Em sua pesquisa, Johnson afirma ter descoberto que, para a maioria dos guatemaltecos da região, a decisão de migrar é considerada por vários anos, e não uma resposta a um problema agudo.
"Talvez com exceção das ameaças imediatas de violência, está bastante claro que a maioria dos migrantes não toma a decisão de seguir para o norte com base em apenas um ano ruim. Dados os enormes riscos e custos – que variam de US$ 9.000 a US$ 12.000 – para contratar um coiote, muitas vezes financiados com hipotecas de casas e terras agrícolas, a altos juros, esta não é uma decisão que muitos tomam de imediato, ou mesmo como uma forma de aliviar crises de curto prazo", disse ele.
O declínio na migração ilegal de El Salvador este ano também intrigou os analistas do CBP – e McAleenan disse que quer observar de perto o que está ocorrendo.

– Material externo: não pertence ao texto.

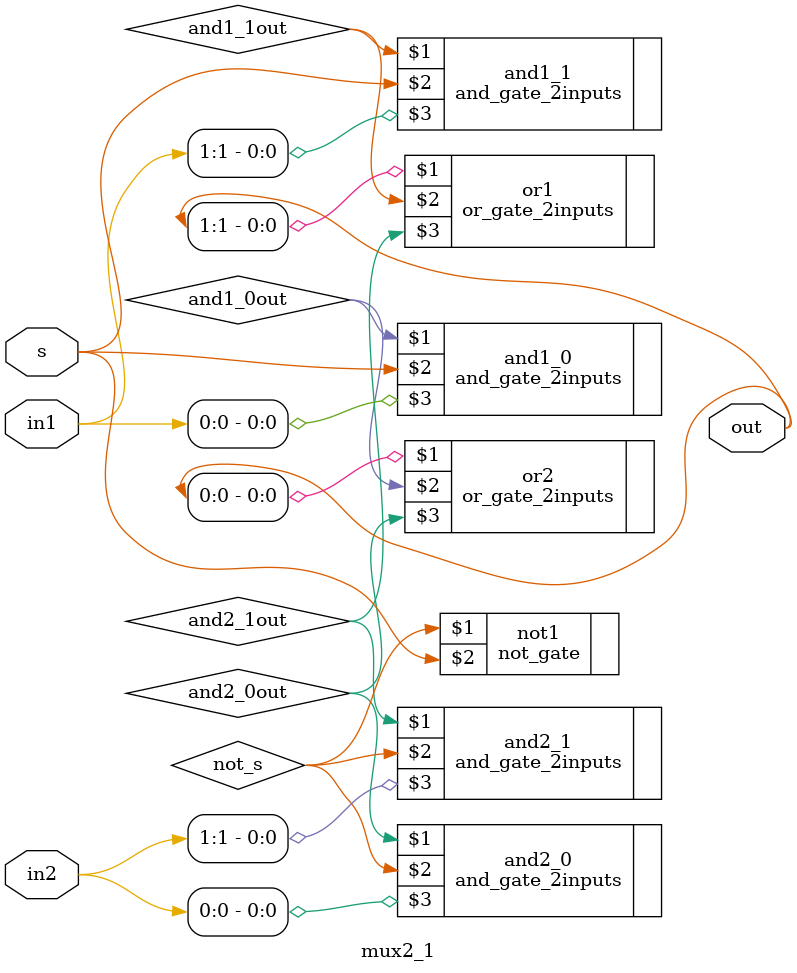
<source format=v>
module mux2_1(in1,in2,s,out);
input [1:0] in1,in2;
input s;
output [1:0] out;

wire not_s,and1_1out,and1_0out,and2_1out,and2_0out;

not_gate not1(not_s,s);

and_gate_2inputs and1_1(and1_1out,s,in1[1]);
and_gate_2inputs and1_0(and1_0out,s,in1[0]);
and_gate_2inputs and2_1(and2_1out,not_s,in2[1]);
and_gate_2inputs and2_0(and2_0out,not_s,in2[0]);

or_gate_2inputs or1(out[1],and1_1out,and2_1out);
or_gate_2inputs or2(out[0],and1_0out,and2_0out);
endmodule
//49
</source>
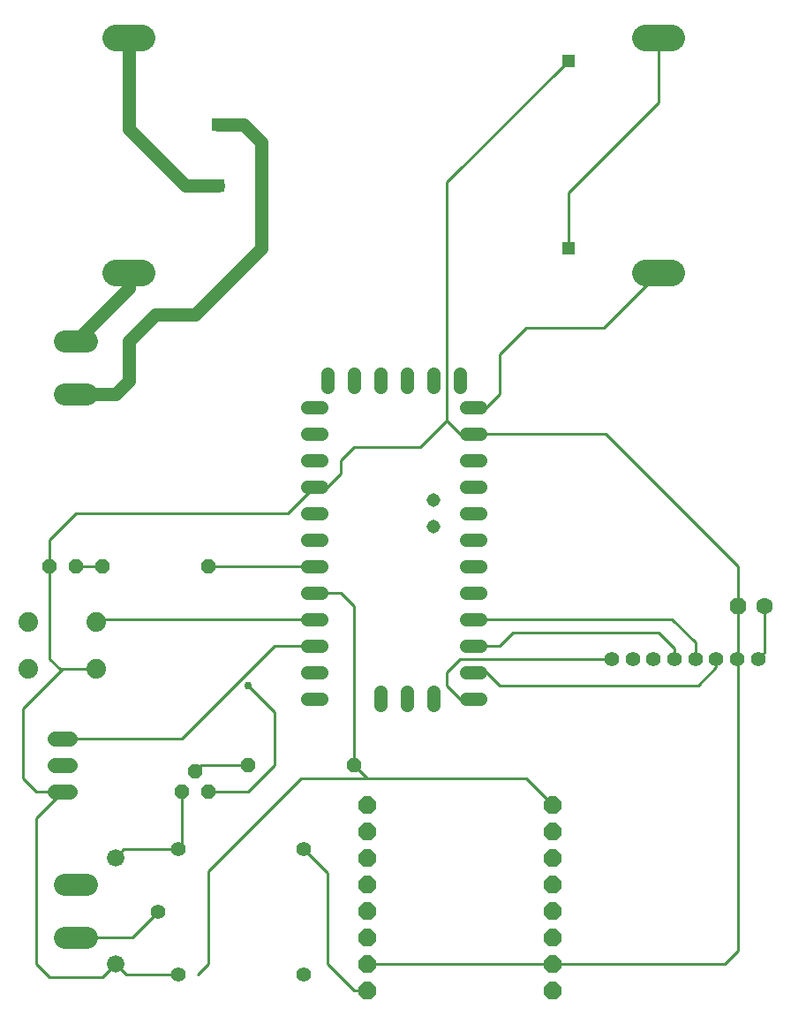
<source format=gbr>
G04 EAGLE Gerber RS-274X export*
G75*
%MOMM*%
%FSLAX34Y34*%
%LPD*%
%INBottom Copper*%
%IPPOS*%
%AMOC8*
5,1,8,0,0,1.08239X$1,22.5*%
G01*
%ADD10P,1.732040X8X202.500000*%
%ADD11C,1.600200*%
%ADD12C,1.879600*%
%ADD13C,2.540000*%
%ADD14C,1.422400*%
%ADD15P,1.429621X8X22.500000*%
%ADD16P,1.429621X8X202.500000*%
%ADD17C,1.422400*%
%ADD18C,1.308000*%
%ADD19C,1.308000*%
%ADD20R,1.308000X1.308000*%
%ADD21P,1.814519X8X22.500000*%
%ADD22C,2.095500*%
%ADD23C,1.408000*%
%ADD24C,1.676400*%
%ADD25C,0.254000*%
%ADD26C,0.756400*%
%ADD27C,1.270000*%


D10*
X711200Y431800D03*
D11*
X736600Y431800D03*
D12*
X96012Y371094D03*
X30988Y371094D03*
X96012Y416306D03*
X30988Y416306D03*
D13*
X114300Y751078D02*
X139700Y751078D01*
X139700Y976122D02*
X114300Y976122D01*
X622300Y976122D02*
X647700Y976122D01*
X647700Y751078D02*
X622300Y751078D01*
D14*
X70612Y304800D02*
X56388Y304800D01*
X56388Y279400D02*
X70612Y279400D01*
X70612Y254000D02*
X56388Y254000D01*
D15*
X50800Y469900D03*
X76200Y469900D03*
D16*
X203200Y469900D03*
X101600Y469900D03*
D17*
X730400Y381000D03*
X710400Y381000D03*
X690400Y381000D03*
X670400Y381000D03*
X650400Y381000D03*
X630400Y381000D03*
X610400Y381000D03*
X590400Y381000D03*
D18*
X317500Y641160D02*
X317500Y654240D01*
X342900Y654240D02*
X342900Y641160D01*
X368300Y641160D02*
X368300Y654240D01*
X393700Y654240D02*
X393700Y641160D01*
X419100Y641160D02*
X419100Y654240D01*
X444500Y654240D02*
X444500Y641160D01*
X311340Y622300D02*
X298260Y622300D01*
X298260Y596900D02*
X311340Y596900D01*
X311340Y571500D02*
X298260Y571500D01*
X298260Y546100D02*
X311340Y546100D01*
X311340Y520700D02*
X298260Y520700D01*
X298260Y495300D02*
X311340Y495300D01*
X311340Y469900D02*
X298260Y469900D01*
X298260Y444500D02*
X311340Y444500D01*
X311340Y419100D02*
X298260Y419100D01*
X298260Y393700D02*
X311340Y393700D01*
X311340Y368300D02*
X298260Y368300D01*
X298260Y342900D02*
X311340Y342900D01*
X450660Y622300D02*
X463740Y622300D01*
X463740Y596900D02*
X450660Y596900D01*
X450660Y571500D02*
X463740Y571500D01*
X463740Y546100D02*
X450660Y546100D01*
X450660Y520700D02*
X463740Y520700D01*
X463740Y495300D02*
X450660Y495300D01*
X450660Y469900D02*
X463740Y469900D01*
X463740Y444500D02*
X450660Y444500D01*
X450660Y419100D02*
X463740Y419100D01*
X463740Y393700D02*
X450660Y393700D01*
X450660Y368300D02*
X463740Y368300D01*
X463740Y342900D02*
X450660Y342900D01*
X419100Y349440D02*
X419100Y336360D01*
X393700Y336360D02*
X393700Y349440D01*
X368300Y349440D02*
X368300Y336360D01*
D19*
X419100Y533400D03*
X419100Y508000D03*
D20*
X212500Y834300D03*
X212500Y893300D03*
X548500Y954300D03*
X548500Y774300D03*
D21*
X355600Y165100D03*
X355600Y139700D03*
X533400Y165100D03*
X533400Y139700D03*
X355600Y114300D03*
X355600Y190500D03*
X533400Y190500D03*
X533400Y114300D03*
X355600Y215900D03*
X533400Y215900D03*
X355600Y88900D03*
X533400Y88900D03*
X355600Y241300D03*
X533400Y241300D03*
X355600Y63500D03*
X533400Y63500D03*
D22*
X86678Y685800D02*
X65723Y685800D01*
X65723Y635000D02*
X86678Y635000D01*
X86678Y165100D02*
X65723Y165100D01*
X65723Y114300D02*
X86678Y114300D01*
D15*
X203200Y254000D03*
X190500Y273050D03*
X177800Y254000D03*
X241300Y279400D03*
X342900Y279400D03*
D23*
X294700Y78500D03*
X174700Y198500D03*
X154700Y138500D03*
X294700Y198500D03*
X174700Y78500D03*
D24*
X114300Y88900D03*
X114300Y190500D03*
D25*
X96012Y371094D02*
X63500Y371094D01*
X60706Y371094D01*
X50800Y381000D01*
X50800Y469900D01*
X63500Y371094D02*
X25400Y332994D01*
X25400Y266700D02*
X38100Y254000D01*
X63500Y254000D01*
X25400Y266700D02*
X25400Y332994D01*
X431800Y837600D02*
X548500Y954300D01*
X431800Y837600D02*
X431800Y609600D01*
X444500Y596900D01*
X457200Y596900D01*
X431800Y609600D02*
X406400Y584200D01*
X342900Y584200D01*
X330200Y571500D01*
X330200Y558800D01*
X317500Y546100D01*
X304800Y546100D01*
X279400Y520700D01*
X76200Y520700D01*
X50800Y495300D01*
X50800Y469900D01*
X457200Y596900D02*
X584200Y596900D01*
X711200Y469900D01*
X711200Y431800D01*
X711200Y381800D01*
X710800Y381400D01*
X710400Y381000D01*
X698500Y88900D02*
X533400Y88900D01*
X698500Y88900D02*
X711200Y101600D01*
X711200Y381000D01*
X710800Y381400D01*
X533400Y88900D02*
X355600Y88900D01*
X174700Y78500D02*
X124700Y78500D01*
X114300Y88900D01*
X38100Y228600D02*
X63500Y254000D01*
X38100Y88900D02*
X50800Y76200D01*
X101600Y76200D01*
X114300Y88900D01*
X38100Y88900D02*
X38100Y228600D01*
X203200Y469900D02*
X304800Y469900D01*
X101600Y469900D02*
X76200Y469900D01*
X582422Y698500D02*
X635000Y751078D01*
X582422Y698500D02*
X508000Y698500D01*
X482600Y673100D01*
X482600Y635000D01*
X469900Y622300D01*
X457200Y622300D01*
X241300Y254000D02*
X203200Y254000D01*
X241300Y254000D02*
X266700Y279400D01*
X266700Y330200D02*
X241300Y355600D01*
D26*
X241300Y355600D03*
D25*
X266700Y330200D02*
X266700Y279400D01*
X548500Y774300D02*
X548500Y827900D01*
X635000Y914400D01*
X635000Y976122D01*
D27*
X127000Y976122D02*
X127000Y889000D01*
X181700Y834300D02*
X212500Y834300D01*
X181700Y834300D02*
X127000Y889000D01*
D25*
X736600Y431800D02*
X736600Y387200D01*
X730400Y381000D01*
X457200Y342900D02*
X444500Y342900D01*
X431800Y355600D01*
X431800Y368300D01*
X444500Y381000D01*
X590400Y381000D01*
X469900Y368300D02*
X457200Y368300D01*
X469900Y368300D02*
X482600Y355600D01*
X673100Y355600D01*
X690400Y372900D02*
X690400Y381000D01*
X690400Y372900D02*
X673100Y355600D01*
X482600Y393700D02*
X457200Y393700D01*
X482600Y393700D02*
X495300Y406400D01*
X635000Y406400D01*
X650400Y391000D02*
X650400Y381000D01*
X650400Y391000D02*
X635000Y406400D01*
X647700Y419100D02*
X457200Y419100D01*
X647700Y419100D02*
X670400Y396400D01*
X670400Y381000D01*
D27*
X127000Y736600D02*
X76200Y685800D01*
X127000Y736600D02*
X127000Y751078D01*
X212500Y893300D02*
X237000Y893300D01*
X254000Y876300D01*
X254000Y774700D01*
X190500Y711200D02*
X152400Y711200D01*
X127000Y685800D01*
X127000Y647700D01*
X114300Y635000D01*
X76200Y635000D01*
X190500Y711200D02*
X254000Y774700D01*
D25*
X266700Y393700D02*
X304800Y393700D01*
X266700Y393700D02*
X177800Y304800D01*
X63500Y304800D01*
X96012Y416306D02*
X98806Y419100D01*
X304800Y419100D01*
X330200Y444500D02*
X342900Y431800D01*
X330200Y444500D02*
X304800Y444500D01*
X342900Y431800D02*
X342900Y279400D01*
X355600Y266700D01*
X508000Y266700D01*
X533400Y241300D01*
X355600Y266700D02*
X292100Y266700D01*
X203200Y177800D01*
X203200Y88900D01*
X192800Y78500D01*
X190500Y273050D02*
X196850Y279400D01*
X241300Y279400D01*
X174700Y198500D02*
X122300Y198500D01*
X114300Y190500D01*
X174700Y198500D02*
X177800Y201600D01*
X177800Y254000D01*
X294700Y198500D02*
X317500Y175700D01*
X317500Y88900D01*
X342900Y63500D01*
X355600Y63500D01*
X130500Y114300D02*
X76200Y114300D01*
X130500Y114300D02*
X154700Y138500D01*
M02*

</source>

"Entender porque as famílias e as crianças estão optando por deixar a Guatemala e Honduras em números crescentes, enquanto a migração de El Salvador diminui significativamente, é fundamental para o desenvolvimento de respostas eficazes", disse ele. "Eu quero entender dos especialistas destes países porque a decisão de sair está sendo feita, e o que o CBP e nossos parceiros do governo podem fazer para ajudar".